The holiday shopping season got off to a surprisingly solid start, data released on Saturday by a research firm showed.
But the sales boost during the post-Thanksgiving “shopathon” came at the expense of profits as the nation’s retailers had to slash prices to attract the crowds in a season that is expected to be the weakest in decades.
Sales on the day after the US Thanksgiving holiday rose to US$10.6 billion, preliminary figures released on Saturday by ShopperTrak RCT Corp, a Chicago-based research firm that tracks sales at more than 50,000 retail outlets, showed.
Last year, shoppers spent about US$10.3 billion on the day after Thanksgiving, dubbed Black Friday because it was historically the sales-packed day when retailers would become profitable, or in the black, for the year.
While it is not a predictor of overall holiday season sales, Black Friday is an important barometer of Americans’ willingness to spend during the holidays. Last year, it was the biggest sales generator of the season.
But experts caution that this year’s sales growth may be hard to sustain for the remainder of the holiday shopping season, which has 27 days between Thanksgiving and Christmas instead of the 32 last year.
Still, the sales boost was surprising in light of data showing shoppers are scaling back on discretionary spending because of a recession fueled by uncertainty related to turmoil in the world’s financial and credit markets.
“Under these circumstances, to start off the season in this fashion is truly amazing and is a testament to the resiliency of the American consumer, and undeniably proves a willingness to spend,” ShopperTrak co-founder Bill Martin said in a statement.
Across the country, sales in the South were up 3.4 percent from last year while they climbed 2.6 percent in the Northeast as shoppers began scouring store aisles at midnight hoping to snag the best selection on early morning specials.
Separately on Saturday, JC Penney Co Inc said business was strong in its sites across the country as customers responded to sales. Some of the department store’s best sellers were smaller electronic gadgets and practical gifts, such as sweaters, boots, coats and luggage.
But the chain said it would not provide specific sales figures.
“In light of the challenging and volatile economic climate, and shifts in this year’s retail calendar, we don’t believe that reporting sales data for any one day [or weekend], including Black Friday, would provide a meaningful barometer of our business,” the Plano, Texas company said in a statement released on Saturday afternoon.

▶ **Dataset**
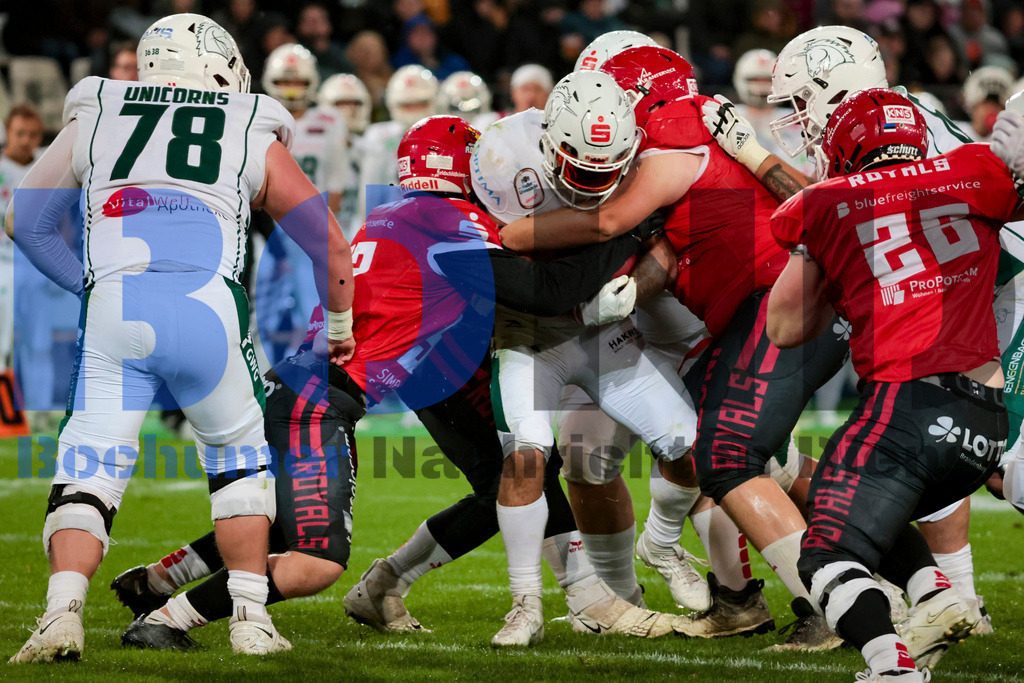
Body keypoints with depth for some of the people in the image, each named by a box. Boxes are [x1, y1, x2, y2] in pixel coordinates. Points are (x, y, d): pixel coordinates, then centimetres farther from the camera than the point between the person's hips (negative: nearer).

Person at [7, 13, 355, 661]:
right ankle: (251, 619, 16)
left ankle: (64, 609, -14)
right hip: (208, 309, 0)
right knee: (240, 458, 20)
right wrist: (341, 327, 39)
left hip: (113, 310, 0)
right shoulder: (253, 138, 20)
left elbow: (27, 221, 27)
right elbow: (332, 246, 24)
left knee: (89, 465, 5)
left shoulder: (93, 121, 23)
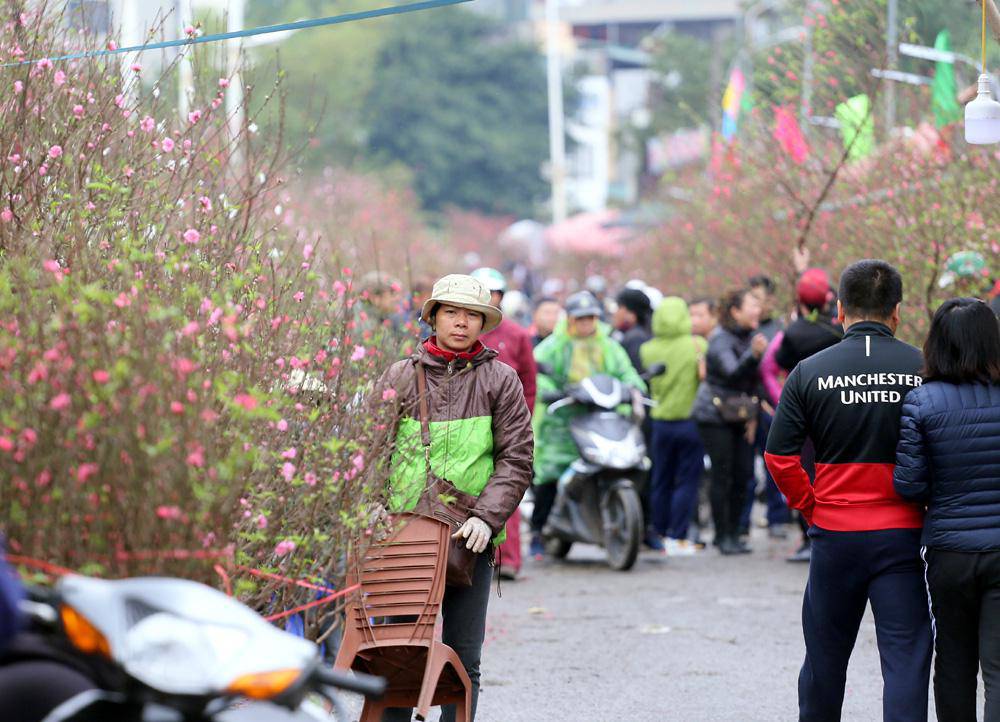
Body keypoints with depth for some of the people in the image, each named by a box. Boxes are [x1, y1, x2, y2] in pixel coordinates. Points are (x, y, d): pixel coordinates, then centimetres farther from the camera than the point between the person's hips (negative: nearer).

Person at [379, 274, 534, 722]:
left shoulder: (500, 380, 6)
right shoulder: (401, 376, 9)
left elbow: (516, 459, 1)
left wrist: (487, 518, -12)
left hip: (470, 537, -1)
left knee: (463, 657, 1)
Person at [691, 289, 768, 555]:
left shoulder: (751, 337, 11)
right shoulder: (721, 339, -13)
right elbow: (732, 373, -29)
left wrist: (752, 415, 13)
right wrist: (753, 355, -46)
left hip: (739, 417, 7)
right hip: (715, 415, -7)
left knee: (743, 474, 2)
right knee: (722, 475, -7)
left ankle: (733, 533, 11)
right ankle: (722, 535, -2)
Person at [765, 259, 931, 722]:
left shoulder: (811, 372, -3)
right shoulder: (924, 369, -6)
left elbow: (778, 456, -5)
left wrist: (811, 508, 7)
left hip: (834, 534, 1)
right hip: (902, 534, -1)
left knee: (826, 654, 16)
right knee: (906, 657, -1)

▶ **Exercises to complete**
a) Summarize the Black Friday article in two sentences.
b) Answer these questions from the Black Friday article:
(i) At how many retail outlets does ShopperTrak RCT track sales?
(ii) By what percentage did sales in the South rise from last year?
(iii) In what city is JC Penney based?

▶ **Task responses**
a) Preliminary ShopperTrak RCT figures showed sales on the day after Thanksgiving rising to US$10.6 billion from about US$10.3 billion the year before, but retailers had to slash prices to attract crowds, at the expense of profits, in a season expected to be the weakest in decades. Experts caution that the growth may be hard to sustain over a holiday season with 27 days instead of 32, and JC Penney said business was strong but would not provide specific sales figures.

b)
(i) More than 50,000
(ii) 3.4 percent
(iii) Plano, Texas